Supplied information Block Start

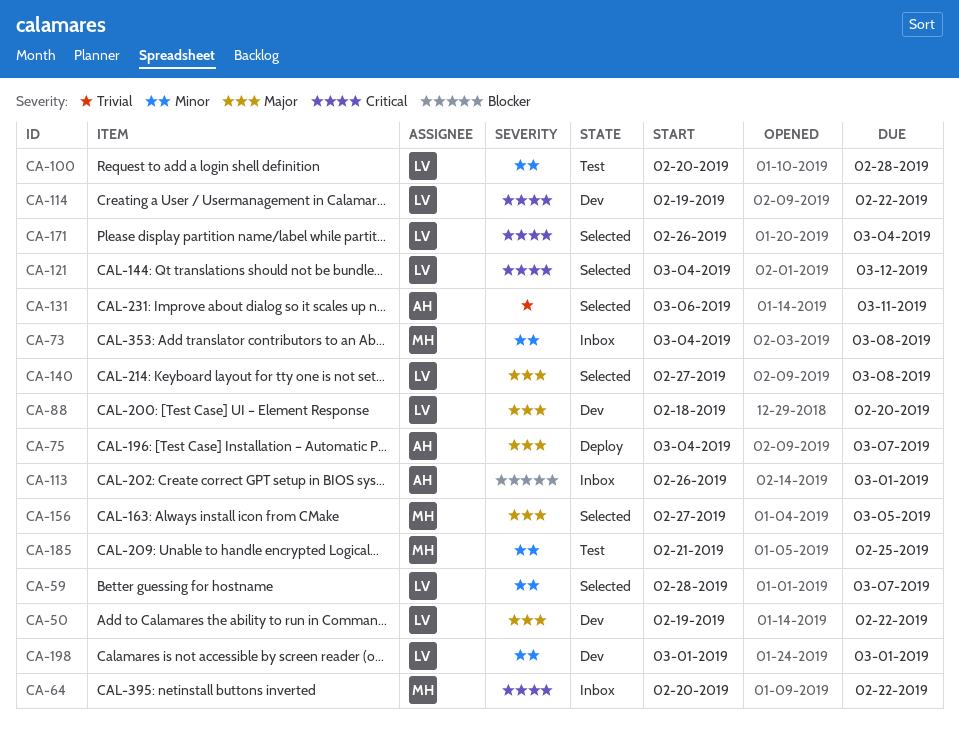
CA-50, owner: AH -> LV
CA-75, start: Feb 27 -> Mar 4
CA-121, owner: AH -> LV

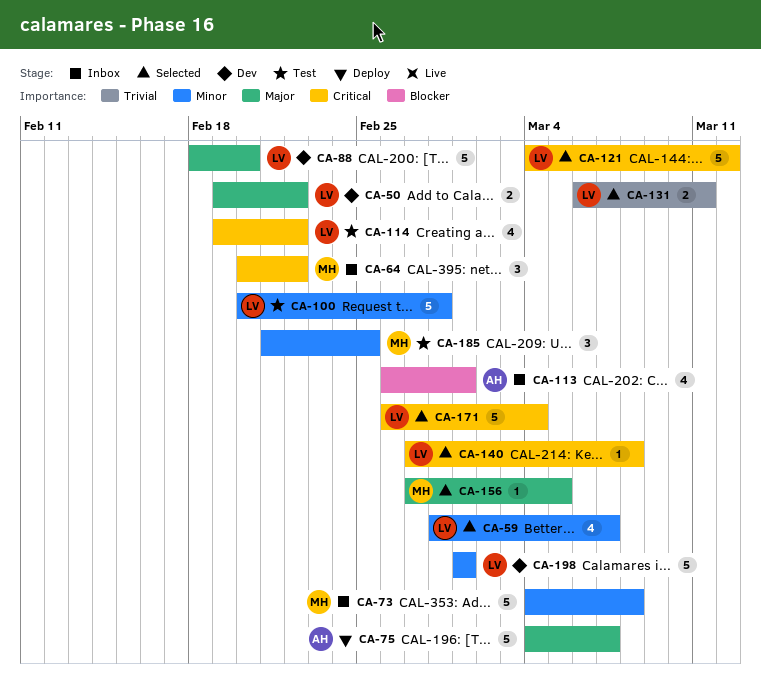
CA-114, status: Dev -> Test
CA-131, owner: AH -> LV
CA-140, priority: Major -> Critical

Supplied information Block End

Exactly reproduce the lines from the one containing "CA-114, status: Dev -> Test" through the end of the records, and only those lines.

• The completed task:
CA-114, status: Dev -> Test
CA-131, owner: AH -> LV
CA-140, priority: Major -> Critical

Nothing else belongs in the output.